Allowing doctors to give lethal doses of drugs to patients who want to kill themselves upends the very basis of medical practice, undermining the physician’s role as healer and changing forever the doctor-patient relationship.

It’s no surprise that the American Medical Association calls assisted suicide “fundamentally incompatible with the physician’s role,” and the Medical Society of the State of New York recently reaffirmed its opposition, stating, “As physicians, we value the importance of each person’s life.”

So do we.

That’s why we’re so strongly opposed to the Medical Aid in Dying Act sponsored by Amy Paulin in the Assembly and Diane Savino in the Senate.

Longstanding medical, moral and legal standards have accepted the principle of withdrawing extraordinary medical assistance, which removes burdensome or useless treatments while providing compassionate and dignified care to dying patients.

The assisted suicide bill, by contrast, permits doctors to take active steps to make a patient die. It would almost certainly lead to psychological, financial or other pressures on vulnerable persons to end their lives.

The legislation contains many of the same grave flaws that were in previous bills: It does not require screening or treatment for clinical depression; requires the physician to list the patient’s underlying illness as cause of death, making it impossible to track suicide abuses; and has no safeguards against coercion or abuse once the lethal drugs are in the patient’s possession.

New York’s proposal also does not contain a residency requirement, raising the possibility of suicide clinics opening up to serve out-of-state patients.

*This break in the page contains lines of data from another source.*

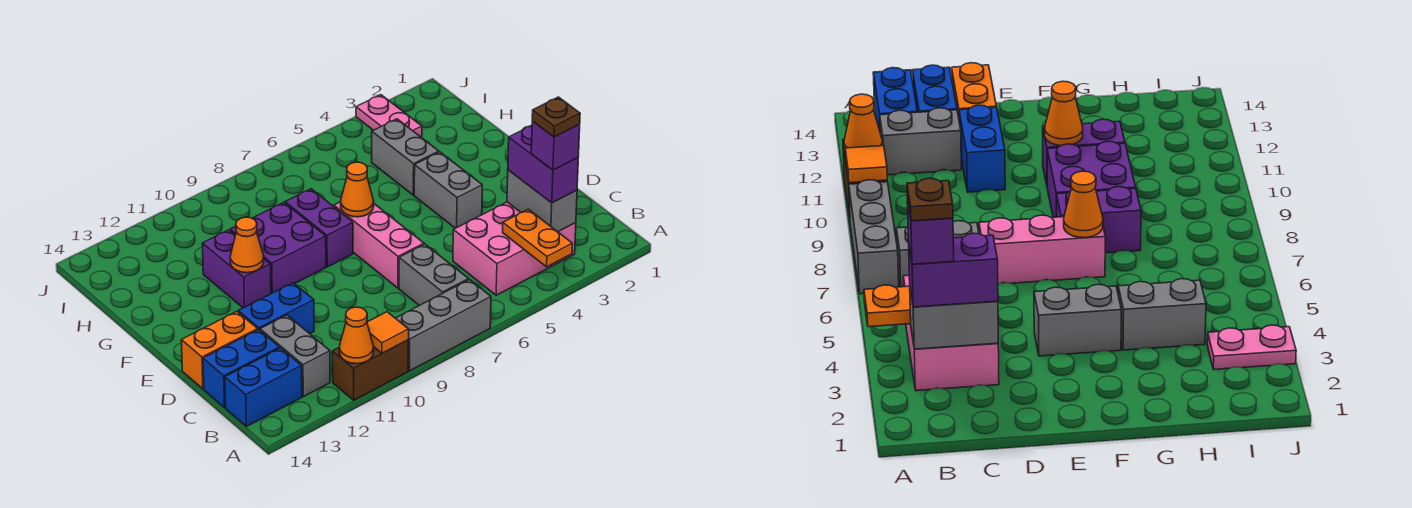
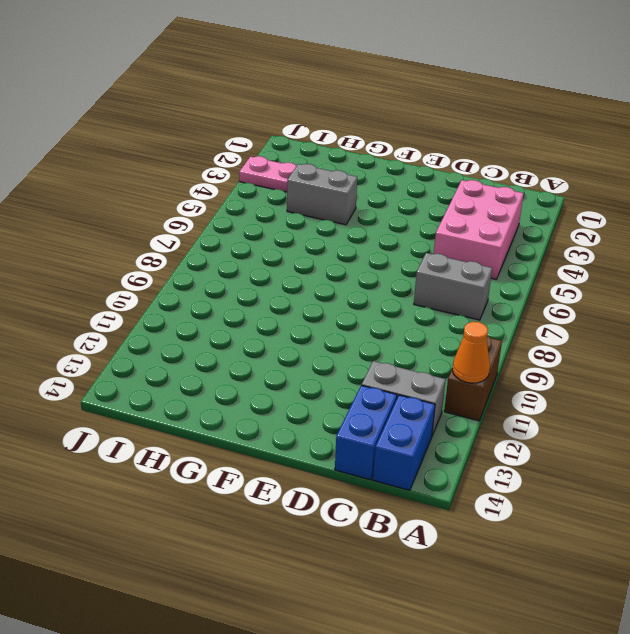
none -> grey 1x3 brick [396,280,491,371]
none -> pink 1x3 brick [334,202,424,288]
none -> blue 1x2 brick [238,283,314,334]

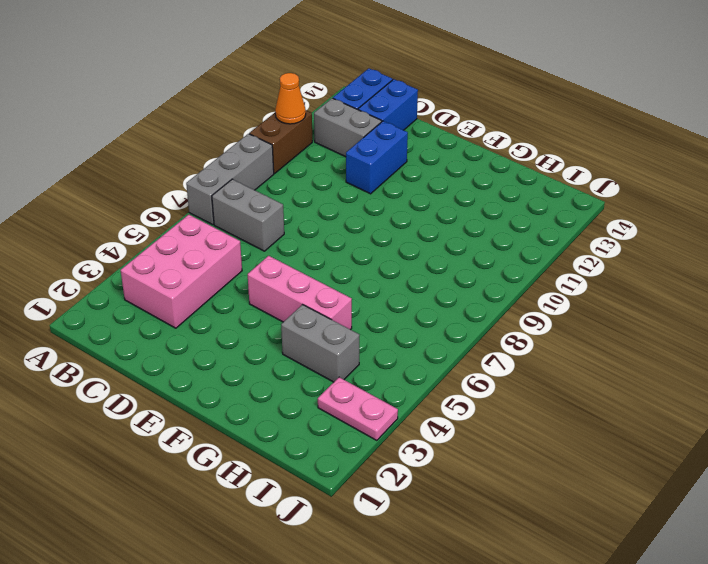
pink 1x3 brick [248,256,352,330] -> pink 1x3 brick moved to [334,202,424,288]
none -> orange 1x2 brick [181,311,258,389]
none -> grey 1x2 brick [414,152,482,228]
none -> purple 1x2 brick [285,189,353,267]

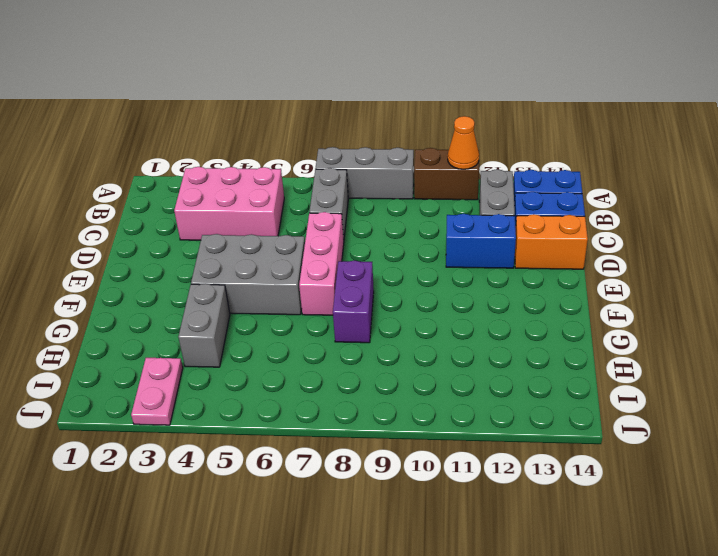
grey 2x3 brick [191,234,305,315] -> grey 1x2 brick [414,152,482,228]
none -> purple 2x2 brick [230,202,326,294]
none -> purple 1x2 brick [202,230,271,308]
none -> orange 1x2 plate [503,209,572,267]

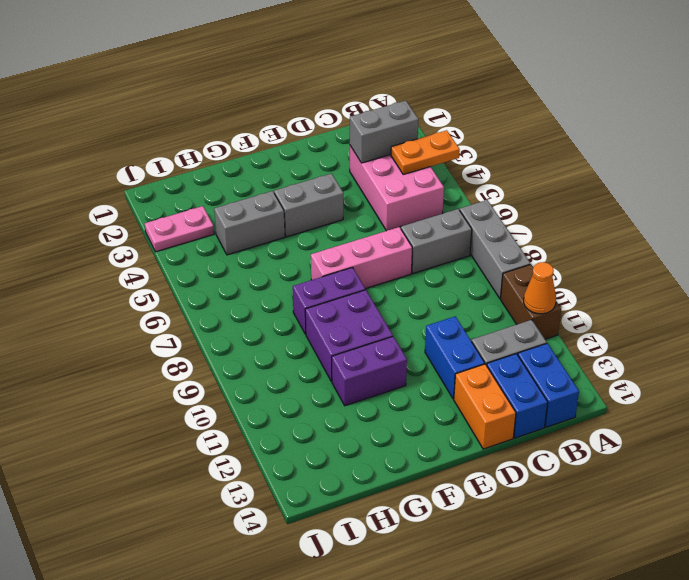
none -> orange 1x1 tile [367,312,409,353]
none -> orange 1x1 cone [341,162,374,217]
none -> orange 1x1 cone [230,217,264,273]

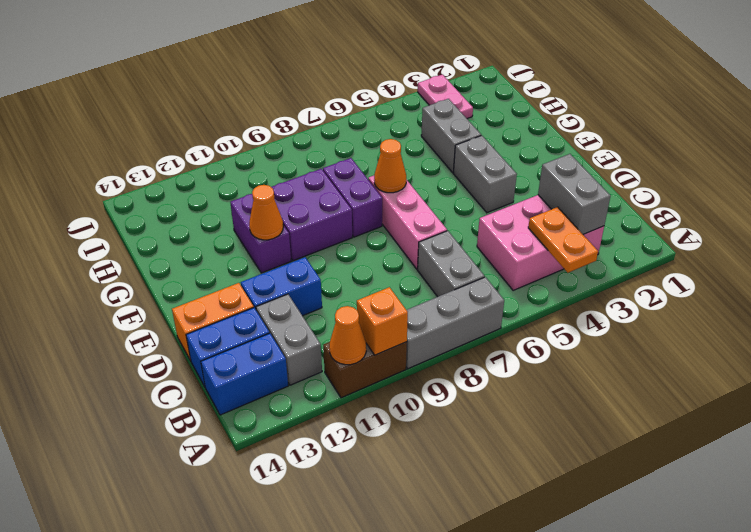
orange 1x1 brick [357,287,408,355] -> orange 1x1 tile [367,312,409,353]
none -> purple 1x2 brick [508,125,578,203]
none -> purple 1x1 brick [531,121,580,170]
none -> brown 1x1 plate [532,97,580,137]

Meanwhile, as noted by the New York State Catholic Conference, legalization would place the state in the illogical position of condoning or facilitating suicide in one class of people—those with terminal illness— while recognizing suicide as a serious statewide public health concern in all other circumstances, and spending enormous resources to combat it.

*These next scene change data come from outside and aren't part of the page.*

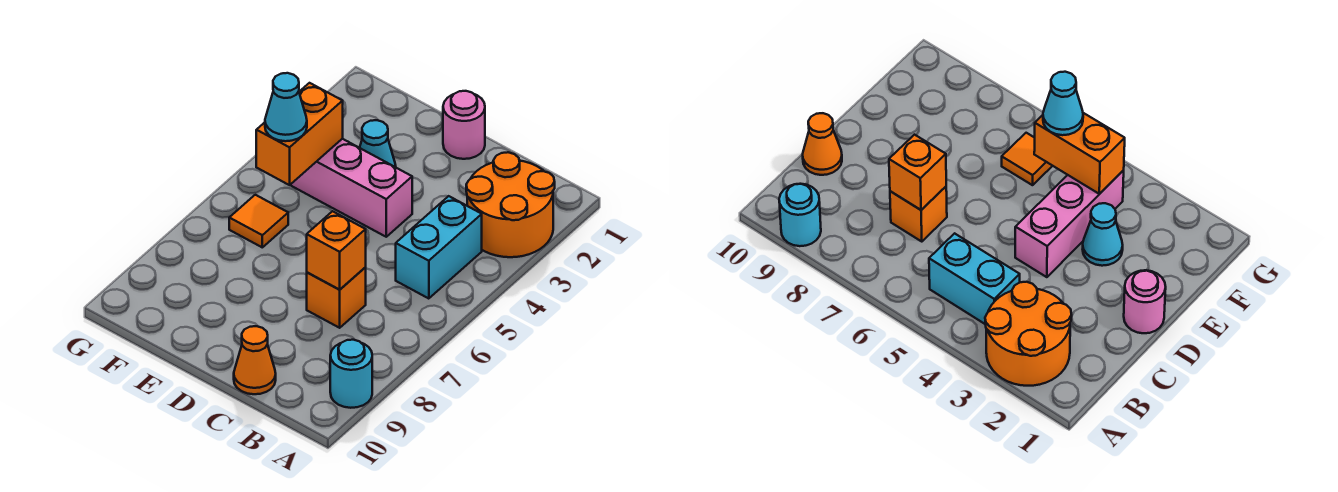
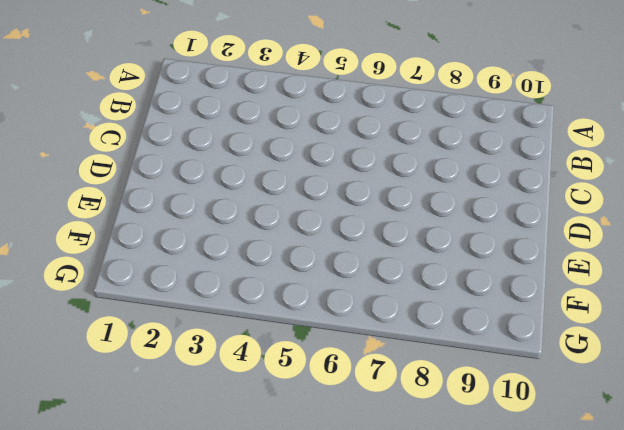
none -> orange 2x2 round brick [466,152,555,257]
none -> cyan 1x1 round brick [330,340,372,408]
none -> cyan 1x2 brick [396,196,482,299]

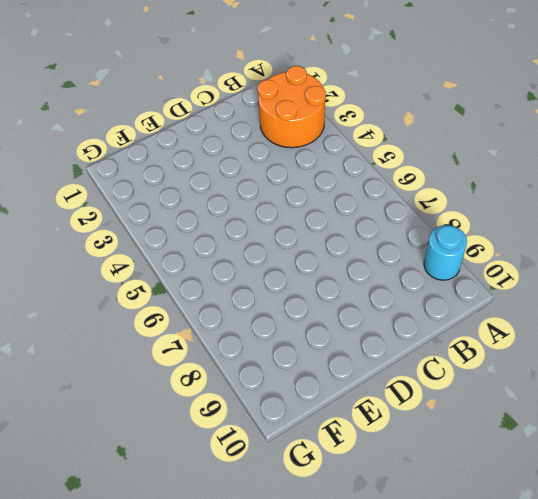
none -> cyan 1x2 brick [396,196,482,299]
none -> orange 1x1 brick [307,268,366,328]
none -> orange 1x1 cone [234,326,276,394]

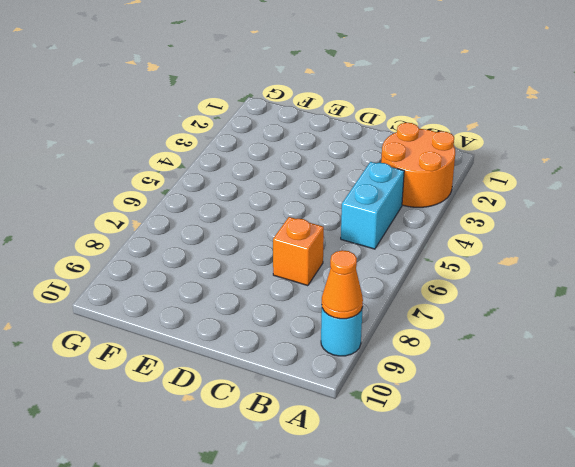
orange 1x1 cone [322,250,363,319] -> orange 1x1 cone moved to [234,326,276,394]
none -> pink 1x1 round brick [443,91,485,159]
none -> pink 1x3 brick [291,139,412,237]
none -> cyan 1x1 cone [360,120,396,167]

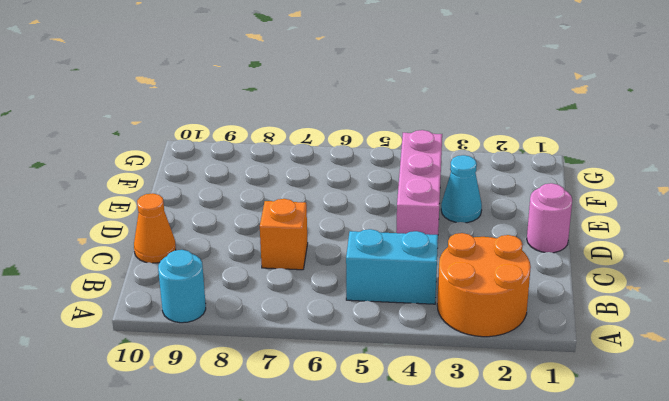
none -> orange 1x1 tile [229,195,288,247]
none -> orange 1x1 brick [307,211,366,289]
none -> orange 1x2 brick [256,83,343,185]

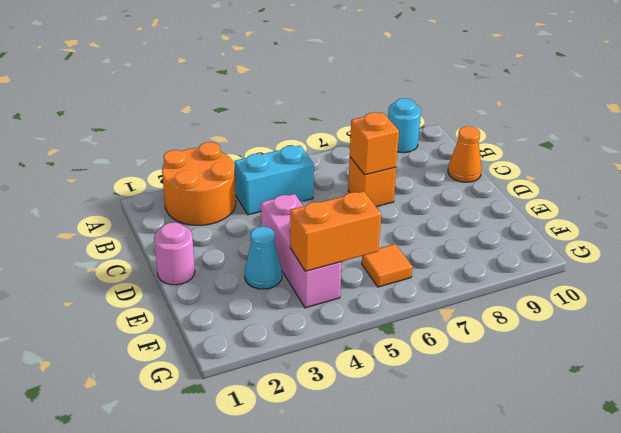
none -> cyan 1x1 cone [265,73,307,141]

Assisted suicide bills have been floating around Albany since at least 2016, and a movement to legalize the practice in states around the country has lately picked up steam, with New Jersey’s legislature being the most recent. The practice is now legal in eight states and the District of Columbia.

Notably, though, bills in Connecticut and Maryland have failed in recent weeks, and bills died earlier this year in Arkansas, Arizona, Kansas, New Mexico, Virginia and Utah. This month, the Medical Society of Delaware reaffirmed its opposition to assisted suicide, rejecting a move by proponents to change its stance to neutral.

In the past, despite ongoing campaigns by advocates, the legalization of assisted suicide never gained much traction in Albany, given that the Republican majority in the state Senate would surely oppose it. Now, with Democrats in control of both houses of the Legislature and a Democratic governor in Andrew Cuomo, the fate of such a bill is uncertain.

Indeed, Cuomo voiced support for the practice recently in response to a reporter’s question, making his first public comments on what he called a “difficult” and “controversial” issue.

“I say pass the bill,” he said, adding, “I think it’s a situation we have to address.”

To counter what appears to be growing support for assisted suicide, we urge New Yorkers to make their voices heard in opposition. The Catholic Conference website www.nyscatholic.org has links to contact legislators and the governor.

We also join other Catholics and our New York bishops in urging the state to remove barriers and improve access to palliative care and hospice care for those in the final stages of terminal illness.

Improved education and training of physicians in pain management, together with appropriate diagnosis and treatment for depression, would go a long way toward eliminating calls for suicide among the sick and the dying.

It’s the positive, compassionate, caring way to go.